Evaluation of demographic history and neutral parameterization on the performance of FST outlier tests

F(ST) outlier tests are a potentially powerful way to detect genetic loci under spatially divergent selection. Unfortunately, the extent to which these tests are robust to nonequilibrium demographic histories has been understudied. We developed a landscape genetics simulator to test the effects of isolation by distance (IBD) and range expansion on FST outlier methods. We evaluated the two most commonly used methods for the identification of F(ST) outliers (FDIST2 and BayeScan, which assume samples are evolutionarily independent) and two recent methods (FLK and Bayenv2, which estimate and account for evolutionary nonindependence).
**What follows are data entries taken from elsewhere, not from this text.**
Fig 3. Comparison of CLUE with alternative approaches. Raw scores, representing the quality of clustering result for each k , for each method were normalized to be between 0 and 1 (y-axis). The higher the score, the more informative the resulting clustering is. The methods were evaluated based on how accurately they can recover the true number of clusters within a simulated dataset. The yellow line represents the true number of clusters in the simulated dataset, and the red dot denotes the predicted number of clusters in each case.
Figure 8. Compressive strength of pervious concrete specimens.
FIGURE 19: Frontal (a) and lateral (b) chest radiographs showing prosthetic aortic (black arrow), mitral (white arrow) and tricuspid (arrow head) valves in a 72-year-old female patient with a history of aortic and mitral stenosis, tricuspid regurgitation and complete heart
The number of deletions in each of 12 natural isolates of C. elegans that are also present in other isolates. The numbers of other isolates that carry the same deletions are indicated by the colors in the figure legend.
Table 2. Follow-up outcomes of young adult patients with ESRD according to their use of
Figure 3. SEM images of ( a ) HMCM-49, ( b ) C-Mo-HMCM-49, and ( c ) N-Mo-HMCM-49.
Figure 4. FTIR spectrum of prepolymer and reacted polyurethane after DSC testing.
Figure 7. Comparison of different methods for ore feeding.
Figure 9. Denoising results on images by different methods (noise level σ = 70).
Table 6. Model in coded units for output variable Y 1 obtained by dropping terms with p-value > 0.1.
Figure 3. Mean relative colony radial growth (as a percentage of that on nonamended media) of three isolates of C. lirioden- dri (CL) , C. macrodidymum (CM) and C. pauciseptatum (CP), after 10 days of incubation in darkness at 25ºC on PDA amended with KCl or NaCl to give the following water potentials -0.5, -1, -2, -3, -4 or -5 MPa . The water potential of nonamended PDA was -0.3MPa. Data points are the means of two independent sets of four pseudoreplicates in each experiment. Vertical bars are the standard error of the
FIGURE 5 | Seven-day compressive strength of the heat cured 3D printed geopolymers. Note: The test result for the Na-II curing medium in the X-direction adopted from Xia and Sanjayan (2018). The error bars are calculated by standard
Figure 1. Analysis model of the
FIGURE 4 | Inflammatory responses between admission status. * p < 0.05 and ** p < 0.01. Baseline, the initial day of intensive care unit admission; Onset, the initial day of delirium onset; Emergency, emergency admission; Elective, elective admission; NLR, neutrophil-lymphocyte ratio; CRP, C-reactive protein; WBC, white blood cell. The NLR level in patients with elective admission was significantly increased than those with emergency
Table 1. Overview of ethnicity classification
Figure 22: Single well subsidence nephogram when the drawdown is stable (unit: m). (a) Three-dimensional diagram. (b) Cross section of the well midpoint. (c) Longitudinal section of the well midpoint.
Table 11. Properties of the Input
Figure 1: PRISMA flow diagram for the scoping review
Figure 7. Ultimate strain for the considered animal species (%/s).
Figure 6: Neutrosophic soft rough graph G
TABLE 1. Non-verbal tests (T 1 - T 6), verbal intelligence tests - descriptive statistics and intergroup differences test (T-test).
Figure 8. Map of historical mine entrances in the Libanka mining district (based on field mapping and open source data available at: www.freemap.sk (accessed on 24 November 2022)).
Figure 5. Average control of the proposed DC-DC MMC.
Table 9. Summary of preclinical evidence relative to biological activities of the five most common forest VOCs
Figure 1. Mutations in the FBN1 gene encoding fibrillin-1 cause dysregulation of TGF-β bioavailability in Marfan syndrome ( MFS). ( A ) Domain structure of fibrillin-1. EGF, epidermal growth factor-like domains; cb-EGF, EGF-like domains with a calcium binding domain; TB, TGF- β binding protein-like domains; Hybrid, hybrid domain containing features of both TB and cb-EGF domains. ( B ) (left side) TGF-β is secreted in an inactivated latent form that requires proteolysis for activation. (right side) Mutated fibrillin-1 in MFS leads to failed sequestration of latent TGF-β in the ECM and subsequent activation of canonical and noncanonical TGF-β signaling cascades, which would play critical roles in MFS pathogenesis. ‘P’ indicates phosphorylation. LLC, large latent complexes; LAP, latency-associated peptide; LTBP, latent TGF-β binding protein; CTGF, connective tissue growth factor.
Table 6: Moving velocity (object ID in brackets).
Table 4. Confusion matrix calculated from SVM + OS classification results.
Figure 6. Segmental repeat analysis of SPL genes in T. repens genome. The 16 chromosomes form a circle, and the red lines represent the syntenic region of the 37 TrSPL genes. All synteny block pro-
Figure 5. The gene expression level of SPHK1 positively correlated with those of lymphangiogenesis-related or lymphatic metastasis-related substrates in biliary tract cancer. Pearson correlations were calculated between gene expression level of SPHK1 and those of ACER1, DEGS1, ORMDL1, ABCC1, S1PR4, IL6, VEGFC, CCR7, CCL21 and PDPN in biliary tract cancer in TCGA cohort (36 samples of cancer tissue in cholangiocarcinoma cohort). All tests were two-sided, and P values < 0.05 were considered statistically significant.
Parameterization with a set of neutral loci ('neutral parameterization') always improved the performance of FLK and Bayenv2, while neutral parameterization caused FDIST2 to actually perform worse in the cases of IBD or range expansion. BayeScan was improved when the prior odds on neutrality was increased, regardless of the true odds in the data. On their best performance, however, the widely used methods had high false-positive rates for IBD and range expansion and were outperformed by methods that accounted for evolutionary nonindependence. In addition, default settings in FDIST2 and BayeScan resulted in many false positives suggesting balancing selection. However, all methods did very well if a large set of neutral loci is available to create empirical P-values. We conclude that in species that exhibit IBD or have undergone range expansion, many of the published FST outliers based on FDIST2 and BayeScan are probably false positives, but FLK and Bayenv2 show great promise for accurately identifying loci under spatially divergent selection.